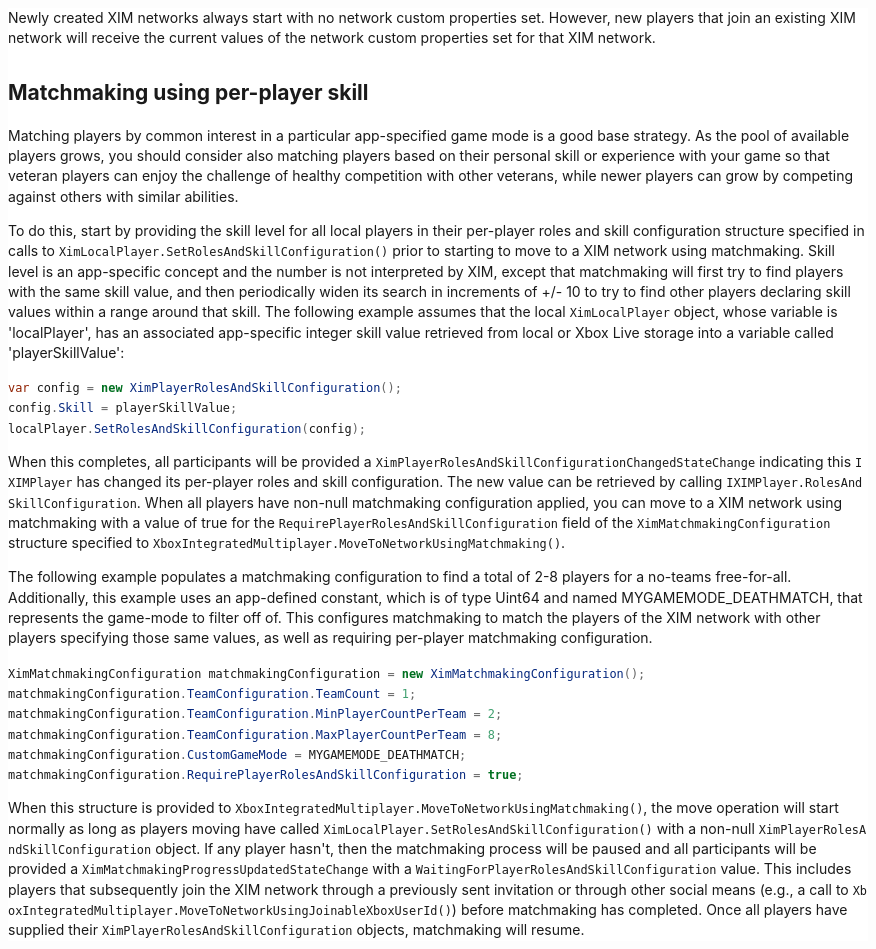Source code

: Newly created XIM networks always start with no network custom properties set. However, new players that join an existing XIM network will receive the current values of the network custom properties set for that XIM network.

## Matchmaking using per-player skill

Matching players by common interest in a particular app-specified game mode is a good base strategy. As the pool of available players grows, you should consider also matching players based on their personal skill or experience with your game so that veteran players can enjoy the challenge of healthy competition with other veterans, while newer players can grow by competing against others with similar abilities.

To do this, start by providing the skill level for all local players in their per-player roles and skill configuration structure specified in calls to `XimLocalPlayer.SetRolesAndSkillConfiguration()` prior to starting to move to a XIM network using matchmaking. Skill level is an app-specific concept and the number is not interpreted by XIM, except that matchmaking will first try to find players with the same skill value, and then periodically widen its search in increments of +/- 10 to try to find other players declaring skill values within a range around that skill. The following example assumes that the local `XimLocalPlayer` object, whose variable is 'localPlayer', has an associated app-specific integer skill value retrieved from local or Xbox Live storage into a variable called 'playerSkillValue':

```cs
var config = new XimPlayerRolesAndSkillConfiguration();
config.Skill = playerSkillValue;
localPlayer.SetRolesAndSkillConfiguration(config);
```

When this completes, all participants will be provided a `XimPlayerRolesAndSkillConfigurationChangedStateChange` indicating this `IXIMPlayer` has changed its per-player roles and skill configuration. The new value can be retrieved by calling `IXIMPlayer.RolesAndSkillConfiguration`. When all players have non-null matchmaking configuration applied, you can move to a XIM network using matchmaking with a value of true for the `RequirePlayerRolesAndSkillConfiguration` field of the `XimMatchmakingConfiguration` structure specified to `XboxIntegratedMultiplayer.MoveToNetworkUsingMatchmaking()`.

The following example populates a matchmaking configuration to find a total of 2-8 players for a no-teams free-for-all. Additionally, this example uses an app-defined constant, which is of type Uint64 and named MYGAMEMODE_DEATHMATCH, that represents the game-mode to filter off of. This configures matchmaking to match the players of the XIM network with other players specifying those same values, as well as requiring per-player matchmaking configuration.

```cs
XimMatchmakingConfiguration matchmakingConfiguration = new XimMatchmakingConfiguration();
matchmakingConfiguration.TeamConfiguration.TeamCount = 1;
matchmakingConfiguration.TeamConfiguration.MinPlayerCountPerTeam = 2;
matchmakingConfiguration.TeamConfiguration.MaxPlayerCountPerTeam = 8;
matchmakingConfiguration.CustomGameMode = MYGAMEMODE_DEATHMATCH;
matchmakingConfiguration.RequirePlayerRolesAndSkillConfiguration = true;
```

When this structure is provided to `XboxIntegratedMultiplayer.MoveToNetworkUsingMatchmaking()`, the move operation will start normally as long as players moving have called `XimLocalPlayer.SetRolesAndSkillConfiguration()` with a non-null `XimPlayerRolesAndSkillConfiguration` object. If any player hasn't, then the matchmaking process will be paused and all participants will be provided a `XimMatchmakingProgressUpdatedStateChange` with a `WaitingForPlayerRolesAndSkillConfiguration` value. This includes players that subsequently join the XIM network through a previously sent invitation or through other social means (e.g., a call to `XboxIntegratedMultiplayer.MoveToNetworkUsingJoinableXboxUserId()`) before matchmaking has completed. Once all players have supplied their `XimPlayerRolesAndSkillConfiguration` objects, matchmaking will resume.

================

Could you return the whole listing exactly, images excluded?

**Exercise output**:
Source code

: Newly created XIM networks always start with no network custom properties set. However, new players that join an existing XIM network will receive the current values of the network custom properties set for that XIM network.

## Matchmaking using per-player skill

Matching players by common interest in a particular app-specified game mode is a good base strategy. As the pool of available players grows, you should consider also matching players based on their personal skill or experience with your game so that veteran players can enjoy the challenge of healthy competition with other veterans, while newer players can grow by competing against others with similar abilities.

To do this, start by providing the skill level for all local players in their per-player roles and skill configuration structure specified in calls to `XimLocalPlayer.SetRolesAndSkillConfiguration()` prior to starting to move to a XIM network using matchmaking. Skill level is an app-specific concept and the number is not interpreted by XIM, except that matchmaking will first try to find players with the same skill value, and then periodically widen its search in increments of +/- 10 to try to find other players declaring skill values within a range around that skill. The following example assumes that the local `XimLocalPlayer` object, whose variable is 'localPlayer', has an associated app-specific integer skill value retrieved from local or Xbox Live storage into a variable called 'playerSkillValue':

```cs
var config = new XimPlayerRolesAndSkillConfiguration();
config.Skill = playerSkillValue;
localPlayer.SetRolesAndSkillConfiguration(config);
```

When this completes, all participants will be provided a `XimPlayerRolesAndSkillConfigurationChangedStateChange` indicating this `IXIMPlayer` has changed its per-player roles and skill configuration. The new value can be retrieved by calling `IXIMPlayer.RolesAndSkillConfiguration`. When all players have non-null matchmaking configuration applied, you can move to a XIM network using matchmaking with a value of true for the `RequirePlayerRolesAndSkillConfiguration` field of the `XimMatchmakingConfiguration` structure specified to `XboxIntegratedMultiplayer.MoveToNetworkUsingMatchmaking()`.

The following example populates a matchmaking configuration to find a total of 2-8 players for a no-teams free-for-all. Additionally, this example uses an app-defined constant, which is of type Uint64 and named MYGAMEMODE_DEATHMATCH, that represents the game-mode to filter off of. This configures matchmaking to match the players of the XIM network with other players specifying those same values, as well as requiring per-player matchmaking configuration.

```cs
XimMatchmakingConfiguration matchmakingConfiguration = new XimMatchmakingConfiguration();
matchmakingConfiguration.TeamConfiguration.TeamCount = 1;
matchmakingConfiguration.TeamConfiguration.MinPlayerCountPerTeam = 2;
matchmakingConfiguration.TeamConfiguration.MaxPlayerCountPerTeam = 8;
matchmakingConfiguration.CustomGameMode = MYGAMEMODE_DEATHMATCH;
matchmakingConfiguration.RequirePlayerRolesAndSkillConfiguration = true;
```

When this structure is provided to `XboxIntegratedMultiplayer.MoveToNetworkUsingMatchmaking()`, the move operation will start normally as long as players moving have called `XimLocalPlayer.SetRolesAndSkillConfiguration()` with a non-null `XimPlayerRolesAndSkillConfiguration` object. If any player hasn't, then the matchmaking process will be paused and all participants will be provided a `XimMatchmakingProgressUpdatedStateChange` with a `WaitingForPlayerRolesAndSkillConfiguration` value. This includes players that subsequently join the XIM network through a previously sent invitation or through other social means (e.g., a call to `XboxIntegratedMultiplayer.MoveToNetworkUsingJoinableXboxUserId()`) before matchmaking has completed. Once all players have supplied their `XimPlayerRolesAndSkillConfiguration` objects, matchmaking will resume.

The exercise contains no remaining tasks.